When Francis Crick discovered DNA at Cambridge University in 1953 it heralded a giant step forward in our understanding of the genes that trigger major diseases, and led to the creation and manufacturing of drugs to treat these devastating diseases.
For the first time we were able to plot and understand the makeup of major diseases, and design drugs to treat them rather than merely treat the symptoms.
Cyber security, and in particular end-point security, has been stuck in the pre-DNA era. A computer becomes infected and a signature is sent to the rest of us to try and protect us.
Yet even tiny mutations to malware result in a 'zero day' attack to which we are all unprotected.
But the cyber security industry is slowly learning from Francis Crick, by mapping the DNA of malware and protecting us prior to execution.
The big problem with signature-based threat detection is that even tiny mutations in malware can fool it.
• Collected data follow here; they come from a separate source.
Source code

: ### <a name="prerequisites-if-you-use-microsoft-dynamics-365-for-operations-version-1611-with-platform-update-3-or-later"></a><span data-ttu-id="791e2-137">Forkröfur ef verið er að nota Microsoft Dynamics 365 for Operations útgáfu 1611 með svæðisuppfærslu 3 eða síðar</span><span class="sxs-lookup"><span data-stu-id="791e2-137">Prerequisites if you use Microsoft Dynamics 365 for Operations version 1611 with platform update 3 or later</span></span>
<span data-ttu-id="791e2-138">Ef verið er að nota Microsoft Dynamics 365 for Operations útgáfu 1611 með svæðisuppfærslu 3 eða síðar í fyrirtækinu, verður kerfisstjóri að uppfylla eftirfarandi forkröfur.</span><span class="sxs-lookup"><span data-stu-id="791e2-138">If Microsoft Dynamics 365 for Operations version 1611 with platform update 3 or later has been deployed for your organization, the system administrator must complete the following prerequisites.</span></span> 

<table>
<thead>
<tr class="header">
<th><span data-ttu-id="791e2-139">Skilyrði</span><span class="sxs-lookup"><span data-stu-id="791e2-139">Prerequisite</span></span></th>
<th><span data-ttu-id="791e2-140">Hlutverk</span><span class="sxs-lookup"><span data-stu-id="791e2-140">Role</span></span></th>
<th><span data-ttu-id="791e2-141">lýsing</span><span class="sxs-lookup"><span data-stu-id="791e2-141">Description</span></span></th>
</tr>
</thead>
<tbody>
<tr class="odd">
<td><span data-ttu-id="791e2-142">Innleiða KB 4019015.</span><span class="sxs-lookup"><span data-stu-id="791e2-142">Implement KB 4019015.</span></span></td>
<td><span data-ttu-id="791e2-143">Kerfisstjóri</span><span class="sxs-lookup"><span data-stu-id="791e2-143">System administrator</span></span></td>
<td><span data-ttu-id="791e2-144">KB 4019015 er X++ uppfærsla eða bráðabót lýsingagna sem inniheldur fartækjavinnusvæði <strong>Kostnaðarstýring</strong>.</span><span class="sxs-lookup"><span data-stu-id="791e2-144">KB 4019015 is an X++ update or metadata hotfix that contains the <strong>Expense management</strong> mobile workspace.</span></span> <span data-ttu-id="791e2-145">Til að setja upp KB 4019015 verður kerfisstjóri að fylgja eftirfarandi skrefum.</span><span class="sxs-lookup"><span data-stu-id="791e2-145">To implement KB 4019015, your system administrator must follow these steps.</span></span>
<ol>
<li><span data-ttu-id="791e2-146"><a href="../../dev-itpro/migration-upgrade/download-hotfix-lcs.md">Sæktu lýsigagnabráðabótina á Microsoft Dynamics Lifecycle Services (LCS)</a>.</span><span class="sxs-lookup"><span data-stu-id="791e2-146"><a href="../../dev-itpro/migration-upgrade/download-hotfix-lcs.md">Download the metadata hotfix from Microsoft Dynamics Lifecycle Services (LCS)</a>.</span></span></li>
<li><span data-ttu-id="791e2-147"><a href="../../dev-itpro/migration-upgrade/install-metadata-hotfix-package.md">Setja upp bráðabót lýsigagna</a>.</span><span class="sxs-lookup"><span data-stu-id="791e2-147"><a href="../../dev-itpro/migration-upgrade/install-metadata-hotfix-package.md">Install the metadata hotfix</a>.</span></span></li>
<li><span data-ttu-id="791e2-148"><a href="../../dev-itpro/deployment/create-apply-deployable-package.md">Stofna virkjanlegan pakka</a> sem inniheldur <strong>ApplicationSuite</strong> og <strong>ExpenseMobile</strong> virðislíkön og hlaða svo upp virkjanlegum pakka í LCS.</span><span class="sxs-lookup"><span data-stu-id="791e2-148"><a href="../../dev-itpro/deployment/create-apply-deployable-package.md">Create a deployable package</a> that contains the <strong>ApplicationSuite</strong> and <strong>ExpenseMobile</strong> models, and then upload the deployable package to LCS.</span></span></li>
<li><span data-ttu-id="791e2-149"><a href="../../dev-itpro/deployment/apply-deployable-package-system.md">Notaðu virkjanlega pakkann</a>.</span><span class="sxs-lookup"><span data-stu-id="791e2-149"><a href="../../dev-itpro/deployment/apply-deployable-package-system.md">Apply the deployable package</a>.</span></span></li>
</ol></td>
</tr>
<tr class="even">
Hackers can repackage the same code again and again with only a few small tweaks to change its signature. The process can even be automated. This makes hacking computers cheap, fast, and easy—much more so than defending them. Margaret Lospinuso, a researcher at Johns Hopkins University’s Applied Physics Laboratory (JHUAPL), was pondering this problem a few years ago when she had a brainstorm. A computer scientist with a lifelong interest in biology, she was aware that programs for matching DNA sequences often had to ignore small discrepancies like this, too. What if she could create a kind of DNA for malware—and then train a computer to read it?